Grève à la STM | Qu’ils prennent un Uber !

Attendez-vous à un certain chaos. À tout le moins, à de sacrés bouchons. Pour la première fois en 38 ans, en ce samedi 1er novembre, le transport collectif sera entièrement paralysé à Montréal. Le cœur battant de la métropole s’arrêtera pendant 24 heures.
Publié à 7 h 00
Des centaines de milliers d’usagers du métro et de l’autobus devront se trouver un plan B pour se déplacer. Qu’ils se rassurent toutefois : le Tribunal administratif du travail, qui a donné son feu vert à la journée de grève, considère qu’ils « ont accès à plusieurs outils technologiques pour adapter leurs déplacements en temps réel ».
Grâce à ces formidables outils technologiques, voyez-vous, les usagers et les automobilistes montréalais « pourront moduler leurs comportements et emprunter des modes alternatifs de transport ».
Rien de plus facile, après tout : une grand-mère pourra enfourcher un BIXI pour se rendre à l’hôpital ; un ouvrier n’aura qu’à sauter dans un taxi pour aller pointer à l’usine ; idem pour la mère de famille monoparentale qui voudra se rendre au supermarché pour faire une épicerie, certes un peu plus modeste que prévu.
Ça me rappelle la célèbre phrase attribuée à la reine Marie-Antoinette. S’ils n’ont pas de métro ? Qu’ils prennent un Uber – quitte à se limiter sur la brioche !
Je raille, je raille, mais ce n’est tout de même pas la faute du Tribunal administratif du travail si Montréal est figé pour la journée.
Son rôle se limitait à déterminer si l’interruption du service pouvait mettre la population montréalaise en danger. Ce n’est pas le cas. La Société de transport de Montréal s’en est assurée, notamment auprès du Service de police, du Service des incendies et d’Urgences-santé, lit-on dans la décision.

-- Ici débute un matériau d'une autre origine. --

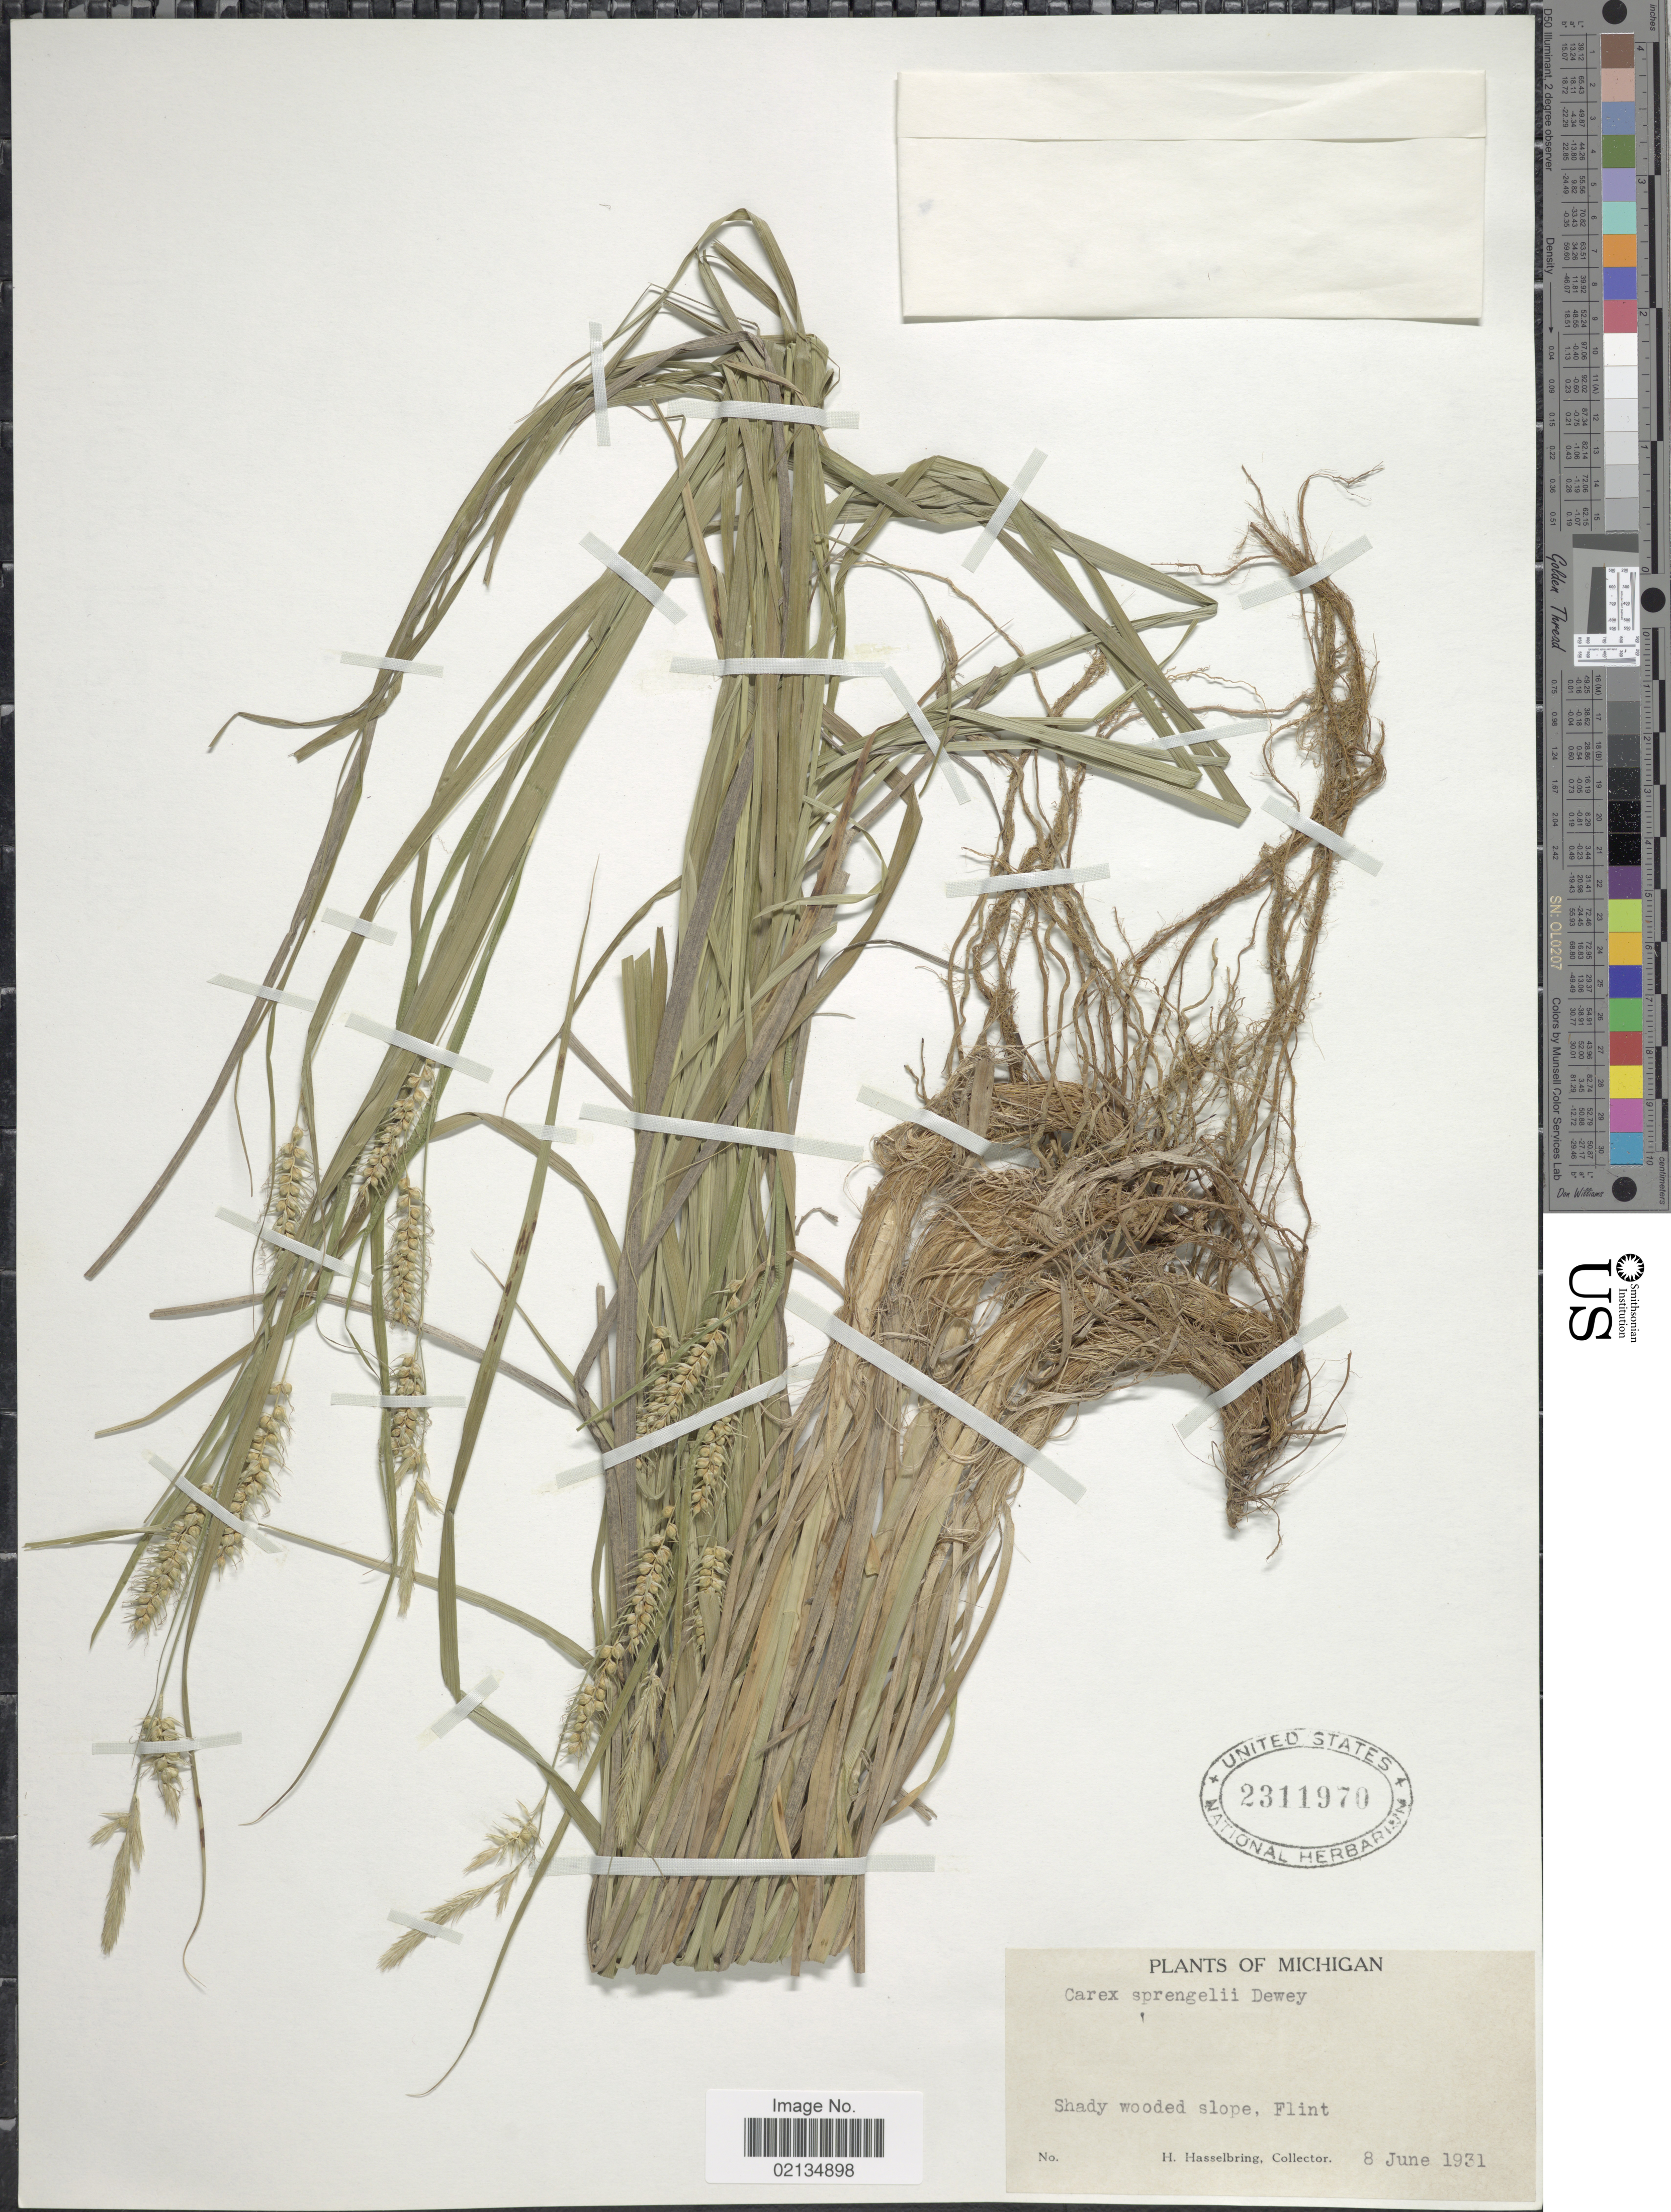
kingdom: Plantae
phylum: Tracheophyta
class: Liliopsida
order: Poales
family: Cyperaceae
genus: Carex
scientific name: Carex sprengelii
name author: Dewey ex Spreng.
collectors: H. Hasselbring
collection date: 1931-06-08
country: United States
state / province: Michigan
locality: Michigan, Shady wooded slope, Flint.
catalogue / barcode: US 2311970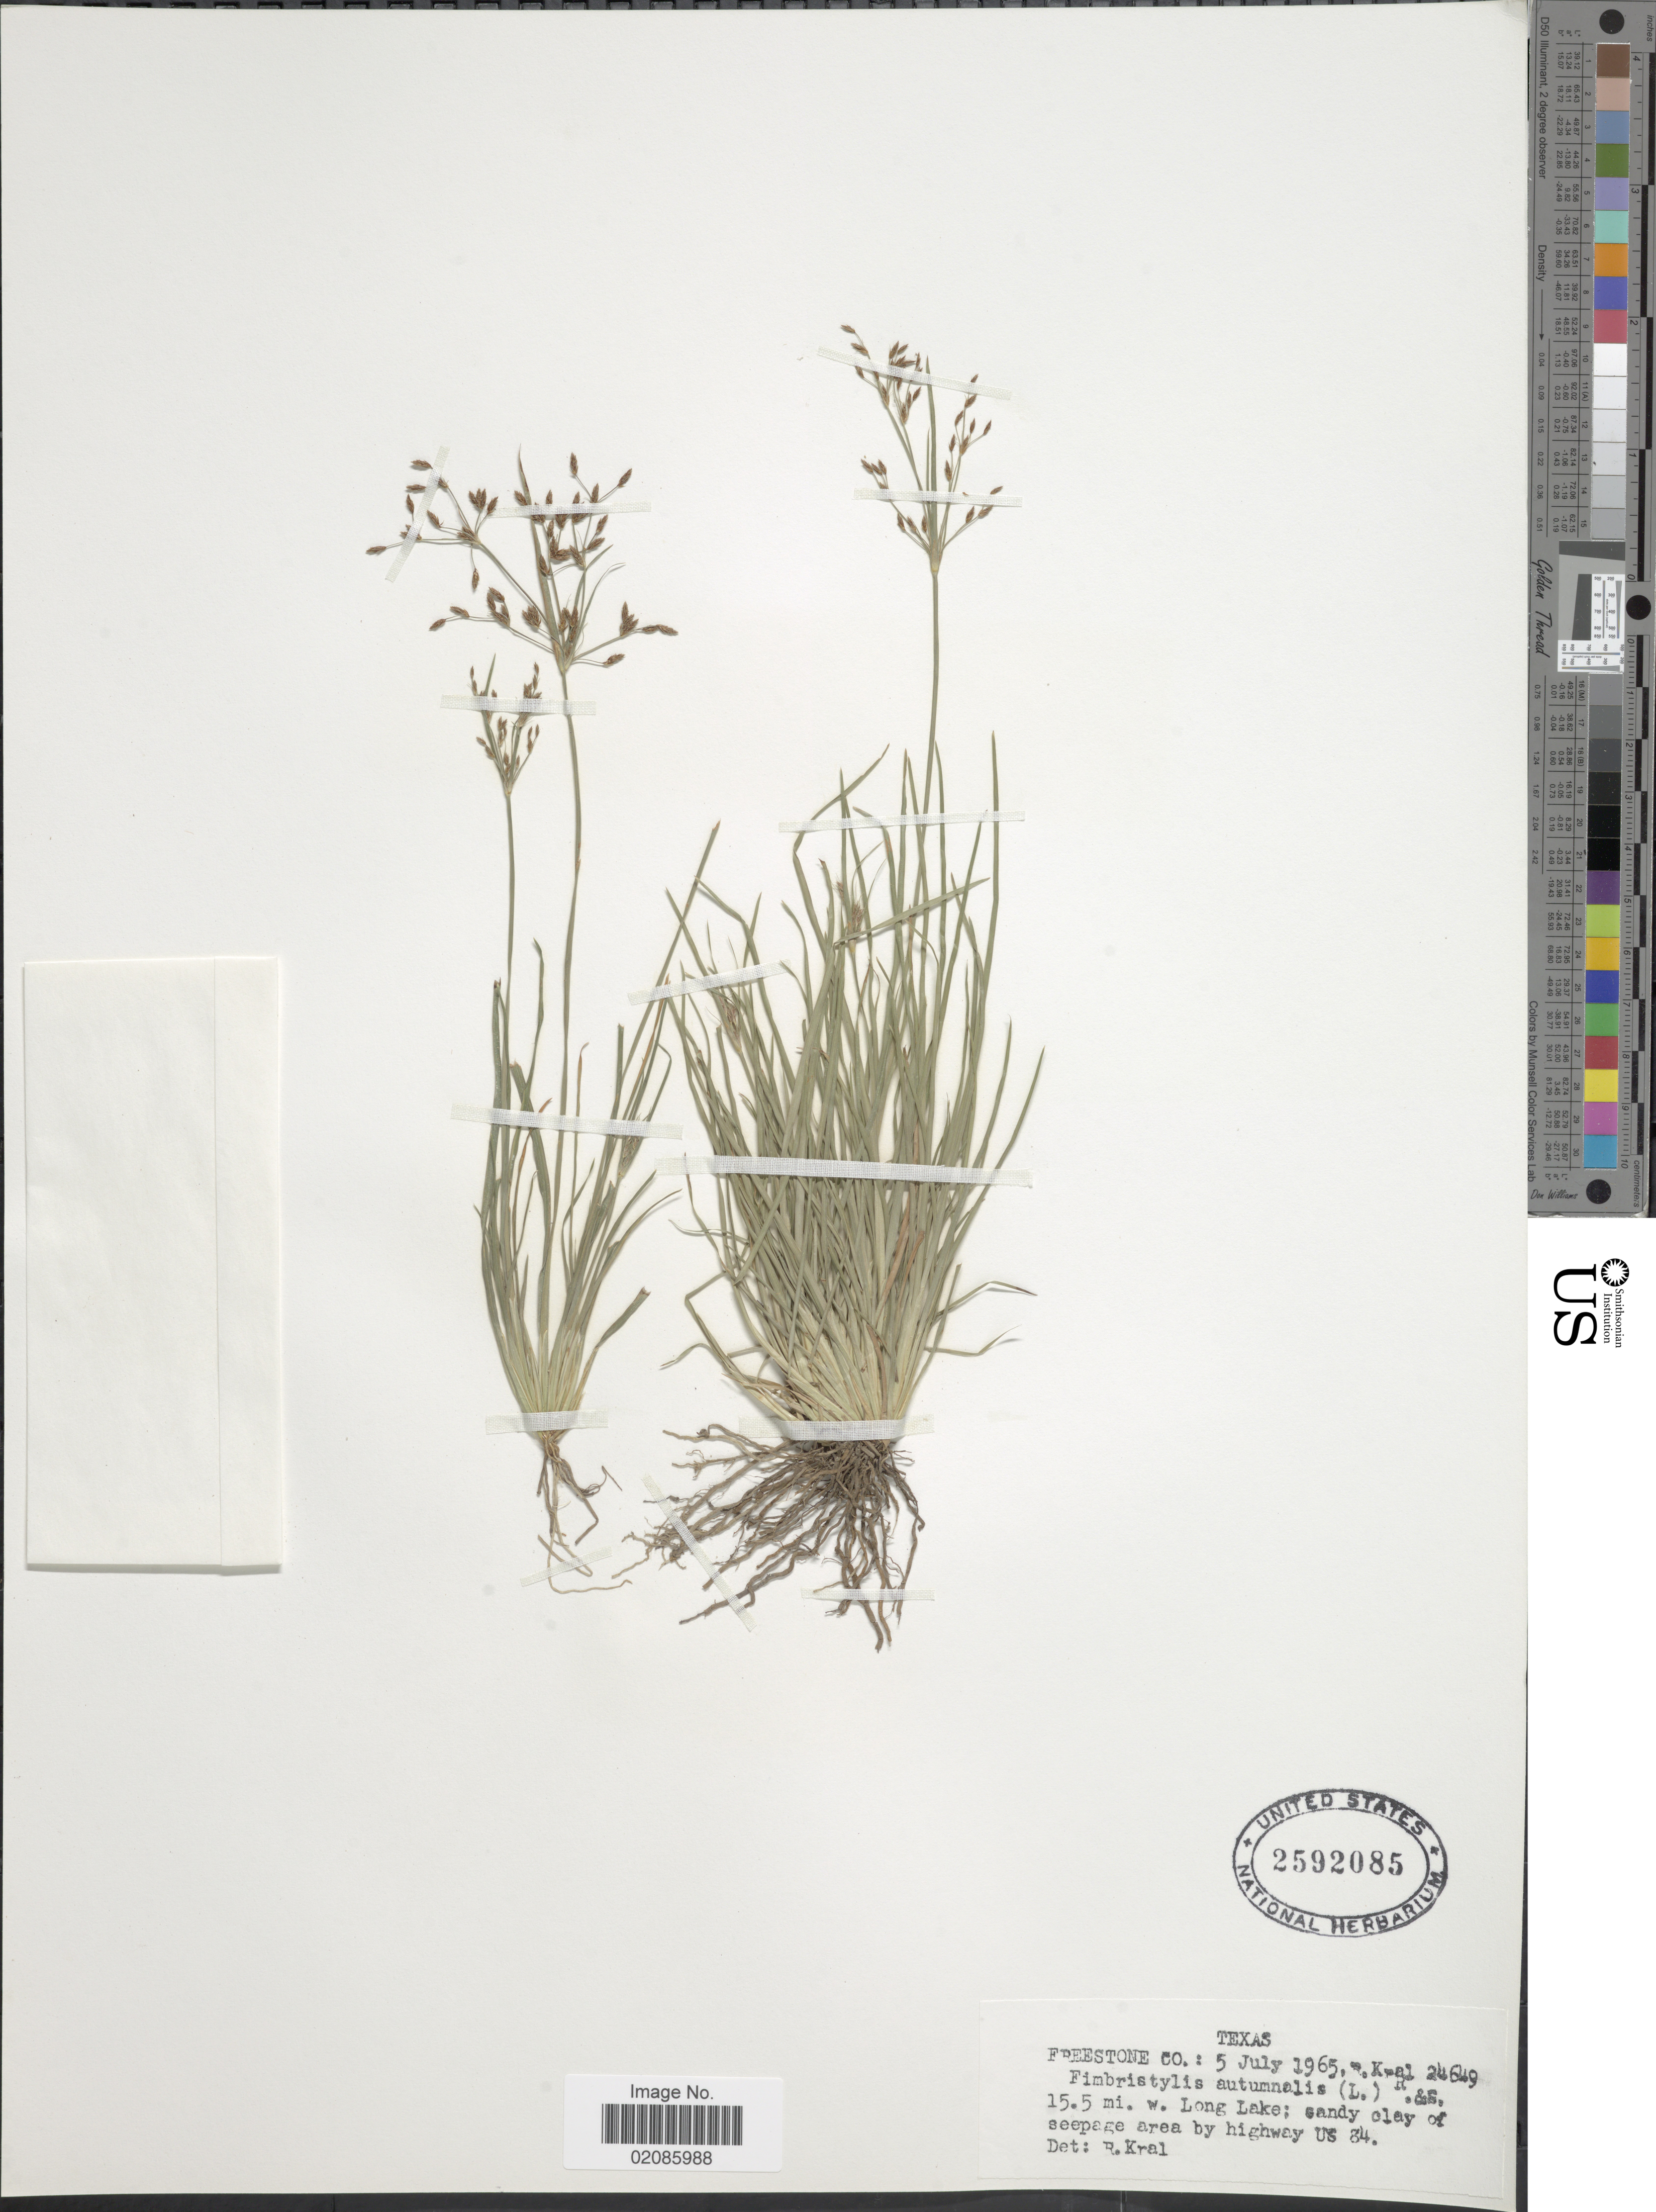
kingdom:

Oui, la congestion routière pourrait ralentir les ambulances. Oui, des voyageurs coincés dans les bouchons pourraient manquer leurs vols à Dorval. Sans compter le cauchemar appréhendé des dizaines de milliers de personnes qui ont acheté des billets pour les matchs du Canadien, des Alouettes et des Carabins…
Mais rien de tout ça n’est suffisant pour interdire aux chauffeurs de métro et d’autobus de faire la grève pendant une journée entière.
« Quoique le Tribunal comprenne que l’exercice de cette grève entraînera des désagréments parfois importants dans la vie de nombreuses personnes, son examen consiste à s’assurer qu’il n’y a pas de danger pour la santé ou la sécurité publique », écrit la juge Maude Pepin Hallé dans sa décision.
Ces « désagréments » risquent de gâcher le samedi de beaucoup, beaucoup de gens – mais c’est précisément le but d’une grève, celle-là comme les autres. « Les perturbations ont pour objet de faire pression pour faire infléchir l’employeur et obtenir un règlement de leurs conditions de travail », rappelle la juge.
Tout le monde comprend le principe. Et personne ne remet en question le droit de grève des syndicats. Seulement, il faut bien reconnaître qu’il y a des gens pour qui cette grève occasionne plus que de simples « désagréments ».
Des gens aux revenus précaires, qui travaillent le soir, la nuit ou les fins de semaine, qui ne sont pas syndiqués et qui n’ont certainement pas les moyens de se déplacer en Uber.
Ce sont ces gens-là, pas les plus riches, qui paient le prix fort de cette grève.
Et ils n’ont pas fini de souffrir. Tout au long du mois de novembre, le métro et les autobus de Montréal ne circuleront qu’aux heures de pointe – gracieuseté, cette fois, du débrayage des employés d’entretien.
Ces jours-ci, on entend beaucoup le mouvement syndical reprocher au gouvernement caquiste de chercher à limiter son rôle de contre-pouvoir au sein de la société québécoise.
C’est que le ministre du Travail, Jean Boulet, a déposé jeudi un projet de loi qui instaurerait des « cotisations facultatives » pour tout ce qui ne touche pas directement aux conditions de travail des syndiqués.
Autrement dit, le gouvernement voudrait empêcher les syndicats de mener de grandes batailles de société. Il chercherait à les cantonner dans un strict rôle de négociateurs de conventions collectives.
Les syndicats sont pourtant beaucoup plus que ça ; l’histoire nous rappelle qu’ils ont grandement contribué à faire évoluer la société québécoise. Ils l’ont rendue plus juste, plus équitable, plus solidaire.
Mais lorsqu’une grève du transport collectif affecte démesurément les citoyens les plus vulnérables d’une société, cette solidarité, on la cherche en vain.